● **Tasks for this exercise**
1) Answer these questions using the forum thread about the Franklin Wireless CDU-550.
(a) Besides enabling USB modems in the kernel, what did the original poster install?
(b) What does the second reply say about the safety of the "Direct from Franklin" instructions?
(c) When does the original poster's ship get underway?
2) Continue the forum thread about the Franklin Wireless CDU-550 from the point where it stops.

● **Source passage**

# franklin wireless cdu-550, what driver do I use? (solved)

## iamdar

I bought a franklin wireless cdu-550 (http://www.fklt.com/product-usb.php) and I got it to work under windows but I cant figure it out under linux. The company says its supports linux but I cant find any info on it. I enable USB modems in the kernel and emerged ppp but I dont know what /dev to use or if I even have the right driver(there doesnt seem to be linux drivers on franklin's site). anybody know what to do?

----------

## erik258

https://forums.gentoo.org/viewtopic-t-427992-highlight-evdo.html?sid=5d2390d7e2cd3e8d2dd66375741fb88d

that forum post will probably help a lot.  

there's also this "Direct from Franklin" [sic] 

http://www.evdoforums.com/thread3560.html

that looks really easy if yuou like blindly copy-pasting at the root console!  i looked it over and it seems save enough i guess.  

good luck!! that looks like one neat device you have there.  how fast does it go?

----------

## iamdar

sorry for not replying for so long, I was having windows issues (that turned out to be my own fault) and I am busy with work(my ship gets underway in 3 weeks).

Excerpt from a dataset
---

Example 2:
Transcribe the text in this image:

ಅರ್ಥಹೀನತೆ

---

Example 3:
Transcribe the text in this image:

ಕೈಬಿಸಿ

● **Written answers**
1)
(a) The poster emerged ppp.
(b) The reply says the instructions seem safe enough.
(c) The ship gets underway in 3 weeks.

2)
The device works well, I get decent download speeds, much much better than dial-up but a little worse than dsl. It depends on the area and the signal strength obviously but its enough to play WoW and download stuff on the messdeck while inport. I really dont think it will work in the middle of the ocean but we will see.

I will try to screw around with it more and try and see If I can get it recognized under linux

thanks for you input, 

                                      Da'r

----------

## iamdar

ok, sorry for this taking so long, but again i have been very busy. the device works fine under windows, linux and osx. Under linux all I have to do was enable usb modem support in the kernel and dmesg after pluging the modem in, After a min dmesg informed me that the modem was assigned to /dev/ttyAMC0 and I just used kppp with the same settings windows uses (phone number #777, username sprint, no password)

----------

## erik258

sweet.       that is pretty spiffy.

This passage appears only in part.